EXERCISE DATA
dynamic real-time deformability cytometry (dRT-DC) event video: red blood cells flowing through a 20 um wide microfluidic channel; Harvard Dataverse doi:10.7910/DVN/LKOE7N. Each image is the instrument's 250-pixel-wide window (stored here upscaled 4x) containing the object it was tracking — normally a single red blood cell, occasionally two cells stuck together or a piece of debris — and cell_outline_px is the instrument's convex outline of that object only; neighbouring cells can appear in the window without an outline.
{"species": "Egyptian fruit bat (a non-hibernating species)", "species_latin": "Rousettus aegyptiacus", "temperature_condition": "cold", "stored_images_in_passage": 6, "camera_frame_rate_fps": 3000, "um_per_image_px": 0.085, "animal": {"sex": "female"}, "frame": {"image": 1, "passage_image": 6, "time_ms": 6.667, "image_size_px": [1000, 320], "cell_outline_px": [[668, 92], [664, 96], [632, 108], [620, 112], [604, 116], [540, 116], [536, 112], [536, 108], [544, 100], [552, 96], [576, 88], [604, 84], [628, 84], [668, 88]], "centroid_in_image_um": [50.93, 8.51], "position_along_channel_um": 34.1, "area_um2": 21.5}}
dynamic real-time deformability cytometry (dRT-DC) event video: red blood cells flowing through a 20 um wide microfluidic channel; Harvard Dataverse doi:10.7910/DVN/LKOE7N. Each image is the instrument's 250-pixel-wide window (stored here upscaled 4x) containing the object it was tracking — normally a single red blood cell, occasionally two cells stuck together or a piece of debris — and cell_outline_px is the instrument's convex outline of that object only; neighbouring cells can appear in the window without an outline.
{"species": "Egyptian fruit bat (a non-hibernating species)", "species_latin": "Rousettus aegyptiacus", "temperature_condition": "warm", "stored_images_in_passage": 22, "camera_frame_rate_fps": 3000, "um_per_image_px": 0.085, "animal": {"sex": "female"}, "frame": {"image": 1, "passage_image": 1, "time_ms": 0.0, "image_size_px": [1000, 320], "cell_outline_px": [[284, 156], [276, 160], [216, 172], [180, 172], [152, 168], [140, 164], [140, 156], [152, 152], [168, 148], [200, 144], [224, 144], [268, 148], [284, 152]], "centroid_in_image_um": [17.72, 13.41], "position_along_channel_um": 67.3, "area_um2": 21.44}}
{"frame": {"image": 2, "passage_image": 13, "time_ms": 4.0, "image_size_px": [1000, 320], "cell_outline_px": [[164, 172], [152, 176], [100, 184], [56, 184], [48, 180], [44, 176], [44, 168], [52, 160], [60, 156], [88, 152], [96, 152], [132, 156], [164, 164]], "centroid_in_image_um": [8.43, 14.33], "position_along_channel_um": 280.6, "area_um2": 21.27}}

EXERCISE
Quote every entry exactly.

EXERCISE SOLUTION
dynamic real-time deformability cytometry (dRT-DC) event video: red blood cells flowing through a 20 um wide microfluidic channel; Harvard Dataverse doi:10.7910/DVN/LKOE7N. Each image is the instrument's 250-pixel-wide window (stored here upscaled 4x) containing the object it was tracking — normally a single red blood cell, occasionally two cells stuck together or a piece of debris — and cell_outline_px is the instrument's convex outline of that object only; neighbouring cells can appear in the window without an outline.
{"species": "Egyptian fruit bat (a non-hibernating species)", "species_latin": "Rousettus aegyptiacus", "temperature_condition": "cold", "stored_images_in_passage": 6, "camera_frame_rate_fps": 3000, "um_per_image_px": 0.085, "animal": {"sex": "female"}, "frame": {"image": 1, "passage_image": 6, "time_ms": 6.667, "image_size_px": [1000, 320], "cell_outline_px": [[668, 92], [664, 96], [632, 108], [620, 112], [604, 116], [540, 116], [536, 112], [536, 108], [544, 100], [552, 96], [576, 88], [604, 84], [628, 84], [668, 88]], "centroid_in_image_um": [50.93, 8.51], "position_along_channel_um": 34.1, "area_um2": 21.5}}
dynamic real-time deformability cytometry (dRT-DC) event video: red blood cells flowing through a 20 um wide microfluidic channel; Harvard Dataverse doi:10.7910/DVN/LKOE7N. Each image is the instrument's 250-pixel-wide window (stored here upscaled 4x) containing the object it was tracking — normally a single red blood cell, occasionally two cells stuck together or a piece of debris — and cell_outline_px is the instrument's convex outline of that object only; neighbouring cells can appear in the window without an outline.
{"species": "Egyptian fruit bat (a non-hibernating species)", "species_latin": "Rousettus aegyptiacus", "temperature_condition": "warm", "stored_images_in_passage": 22, "camera_frame_rate_fps": 3000, "um_per_image_px": 0.085, "animal": {"sex": "female"}, "frame": {"image": 1, "passage_image": 1, "time_ms": 0.0, "image_size_px": [1000, 320], "cell_outline_px": [[284, 156], [276, 160], [216, 172], [180, 172], [152, 168], [140, 164], [140, 156], [152, 152], [168, 148], [200, 144], [224, 144], [268, 148], [284, 152]], "centroid_in_image_um": [17.72, 13.41], "position_along_channel_um": 67.3, "area_um2": 21.44}}
{"frame": {"image": 2, "passage_image": 13, "time_ms": 4.0, "image_size_px": [1000, 320], "cell_outline_px": [[164, 172], [152, 176], [100, 184], [56, 184], [48, 180], [44, 176], [44, 168], [52, 160], [60, 156], [88, 152], [96, 152], [132, 156], [164, 164]], "centroid_in_image_um": [8.43, 14.33], "position_along_channel_um": 280.6, "area_um2": 21.27}}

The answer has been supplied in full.